Supplied data:
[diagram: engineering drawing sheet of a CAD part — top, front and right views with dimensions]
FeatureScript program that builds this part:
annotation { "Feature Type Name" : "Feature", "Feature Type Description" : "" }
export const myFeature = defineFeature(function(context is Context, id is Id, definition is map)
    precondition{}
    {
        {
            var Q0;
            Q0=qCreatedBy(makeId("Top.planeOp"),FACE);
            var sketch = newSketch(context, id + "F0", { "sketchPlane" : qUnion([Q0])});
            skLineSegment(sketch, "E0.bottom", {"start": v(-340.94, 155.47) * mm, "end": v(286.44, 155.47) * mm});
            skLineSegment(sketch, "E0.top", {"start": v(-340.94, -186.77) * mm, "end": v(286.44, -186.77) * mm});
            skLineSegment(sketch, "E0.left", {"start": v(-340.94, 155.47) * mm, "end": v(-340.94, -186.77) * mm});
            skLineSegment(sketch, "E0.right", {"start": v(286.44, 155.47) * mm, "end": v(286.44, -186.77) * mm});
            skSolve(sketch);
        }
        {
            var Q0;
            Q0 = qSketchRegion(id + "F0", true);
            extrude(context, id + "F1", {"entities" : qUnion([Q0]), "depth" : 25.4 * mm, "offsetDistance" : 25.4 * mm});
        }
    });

Stated exercise: Render the listing above as a JSON list of strings, one string per line, leaving out blank lines.

Reply to the exercise:
[
  "[diagram: engineering drawing sheet of a CAD part — top, front and right views with dimensions]",
  "FeatureScript program that builds this part:",
  "annotation { \"Feature Type Name\" : \"Feature\", \"Feature Type Description\" : \"\" }",
  "export const myFeature = defineFeature(function(context is Context, id is Id, definition is map)",
  "    precondition{}",
  "    {",
  "        {",
  "            var Q0;",
  "            Q0=qCreatedBy(makeId(\"Top.planeOp\"),FACE);",
  "            var sketch = newSketch(context, id + \"F0\", { \"sketchPlane\" : qUnion([Q0])});",
  "            skLineSegment(sketch, \"E0.bottom\", {\"start\": v(-340.94, 155.47) * mm, \"end\": v(286.44, 155.47) * mm});",
  "            skLineSegment(sketch, \"E0.top\", {\"start\": v(-340.94, -186.77) * mm, \"end\": v(286.44, -186.77) * mm});",
  "            skLineSegment(sketch, \"E0.left\", {\"start\": v(-340.94, 155.47) * mm, \"end\": v(-340.94, -186.77) * mm});",
  "            skLineSegment(sketch, \"E0.right\", {\"start\": v(286.44, 155.47) * mm, \"end\": v(286.44, -186.77) * mm});",
  "            skSolve(sketch);",
  "        }",
  "        {",
  "            var Q0;",
  "            Q0 = qSketchRegion(id + \"F0\", true);",
  "            extrude(context, id + \"F1\", {\"entities\" : qUnion([Q0]), \"depth\" : 25.4 * mm, \"offsetDistance\" : 25.4 * mm});",
  "        }",
  "    });"
]